I considered letting each trig function be the Re/Im part of their respective complex exponentials so that I could combine them and (potentially)more easily group the functions so I could show the equality for a given N, but I'm not sure if that's a valid way of doing it.
I'd also considered that the sum of periodic functions can be periodic, but not always, and I'm not completely clear on what conditions guarantee that a sum of periodic functions is also periodic.

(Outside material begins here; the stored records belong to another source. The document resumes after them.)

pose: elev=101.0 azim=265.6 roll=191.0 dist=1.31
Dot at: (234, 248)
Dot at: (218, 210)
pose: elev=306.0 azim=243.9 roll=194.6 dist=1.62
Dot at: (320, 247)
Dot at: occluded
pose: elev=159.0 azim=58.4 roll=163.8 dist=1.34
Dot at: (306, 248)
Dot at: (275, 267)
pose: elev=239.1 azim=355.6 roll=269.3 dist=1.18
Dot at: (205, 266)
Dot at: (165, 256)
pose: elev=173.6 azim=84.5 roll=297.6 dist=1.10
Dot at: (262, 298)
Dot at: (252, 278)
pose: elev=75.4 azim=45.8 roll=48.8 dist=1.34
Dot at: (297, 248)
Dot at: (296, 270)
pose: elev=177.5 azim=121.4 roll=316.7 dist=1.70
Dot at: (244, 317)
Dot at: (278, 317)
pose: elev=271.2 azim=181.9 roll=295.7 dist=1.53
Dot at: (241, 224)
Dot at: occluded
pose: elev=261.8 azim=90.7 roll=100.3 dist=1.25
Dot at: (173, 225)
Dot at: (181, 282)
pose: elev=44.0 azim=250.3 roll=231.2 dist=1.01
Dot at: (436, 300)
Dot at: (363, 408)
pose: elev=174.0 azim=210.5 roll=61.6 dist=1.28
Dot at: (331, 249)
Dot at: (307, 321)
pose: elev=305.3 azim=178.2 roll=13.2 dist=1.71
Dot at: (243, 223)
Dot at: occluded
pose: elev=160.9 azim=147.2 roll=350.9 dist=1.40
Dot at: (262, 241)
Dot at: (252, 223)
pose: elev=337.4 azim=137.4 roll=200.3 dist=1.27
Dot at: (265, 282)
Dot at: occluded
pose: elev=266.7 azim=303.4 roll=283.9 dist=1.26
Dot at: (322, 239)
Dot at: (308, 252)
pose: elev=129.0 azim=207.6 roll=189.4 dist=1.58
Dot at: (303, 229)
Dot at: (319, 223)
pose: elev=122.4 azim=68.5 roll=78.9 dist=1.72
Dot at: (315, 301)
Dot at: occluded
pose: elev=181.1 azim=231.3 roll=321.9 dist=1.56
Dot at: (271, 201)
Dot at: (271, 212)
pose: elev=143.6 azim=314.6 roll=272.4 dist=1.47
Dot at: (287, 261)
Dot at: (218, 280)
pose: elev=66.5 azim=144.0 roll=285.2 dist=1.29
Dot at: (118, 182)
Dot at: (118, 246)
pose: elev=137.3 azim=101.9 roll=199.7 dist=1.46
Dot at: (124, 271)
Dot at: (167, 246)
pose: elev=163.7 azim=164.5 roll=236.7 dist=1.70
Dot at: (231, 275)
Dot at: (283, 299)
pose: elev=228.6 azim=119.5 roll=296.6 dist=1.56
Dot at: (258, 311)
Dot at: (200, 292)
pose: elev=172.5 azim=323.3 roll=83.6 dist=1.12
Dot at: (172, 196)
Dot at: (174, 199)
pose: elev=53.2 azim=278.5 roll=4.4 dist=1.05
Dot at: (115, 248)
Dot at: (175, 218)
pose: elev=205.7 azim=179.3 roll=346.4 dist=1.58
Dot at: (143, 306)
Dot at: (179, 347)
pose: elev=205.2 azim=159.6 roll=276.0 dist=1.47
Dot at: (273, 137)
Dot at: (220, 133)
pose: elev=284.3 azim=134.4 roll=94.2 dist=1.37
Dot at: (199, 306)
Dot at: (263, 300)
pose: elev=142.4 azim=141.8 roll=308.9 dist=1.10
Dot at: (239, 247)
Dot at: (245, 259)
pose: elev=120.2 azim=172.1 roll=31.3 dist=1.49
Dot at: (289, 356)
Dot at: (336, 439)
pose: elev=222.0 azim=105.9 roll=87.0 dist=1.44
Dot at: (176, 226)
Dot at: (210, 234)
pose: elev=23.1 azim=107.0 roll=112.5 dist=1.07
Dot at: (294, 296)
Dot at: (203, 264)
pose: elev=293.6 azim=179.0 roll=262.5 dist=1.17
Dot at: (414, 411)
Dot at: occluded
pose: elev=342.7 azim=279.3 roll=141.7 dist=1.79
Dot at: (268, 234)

Looking around at other similar questions and other sites, I can see that if they do not have a common multiple, then the sum is not periodic, but these do, which to me says that this may be a periodic sum, but also may not:
Is it always the case that if individual periodic functions have a common multiple, the sum is also periodic?
I can easily just let N be 16, based on the above, and see that it is the period of $f$, but I'm looking for more general information.
Best Answer
As in this case you're dealing with discrete periodic functions, the sum of periodic functions is also periodic. To show that you only have to consider that the function $f[n]=\sum_{i=1}^Mf_i[n]$ will have period $N=\text{lcm}(N_1,N_2,...,N_M)$, where $N_i$ is the period of $f_i$ since $f_i[n+N]=f_i[n+kN_i]=f_i[N]$, for some natural $k$. In your exemple, we have $N_1=8, N_2=16$ and $N_3=4$. So we got $N=\text{lcm}(8,16,4)=16$. In the general case, this is not always true, since the periods may not even be intergers. For exemple, consider the functions $f(x)=\sin x$ and $g(x)=\sin \pi x$. It is easy to see, that $f$ and $g$ are periodic, with period $2\pi$ and $2$, respectively. But the sum $f(x)+g(x)$ is not periodic. Assume, that it has period $T$. then, we would have $f(x+T)+g(x+T)=f(x+2\pi k)+g(x+2j)$, for some $k,j\in \mathbb{Z}$. But this would lead to $$2\pi k =2j \Leftrightarrow \pi=\frac{j}{k},$$ which is a contradiction, since $\pi$ is irrational. By the above argument, we can see that in the general case, the sum will be periodic iff the ratio of the periods is a rational number.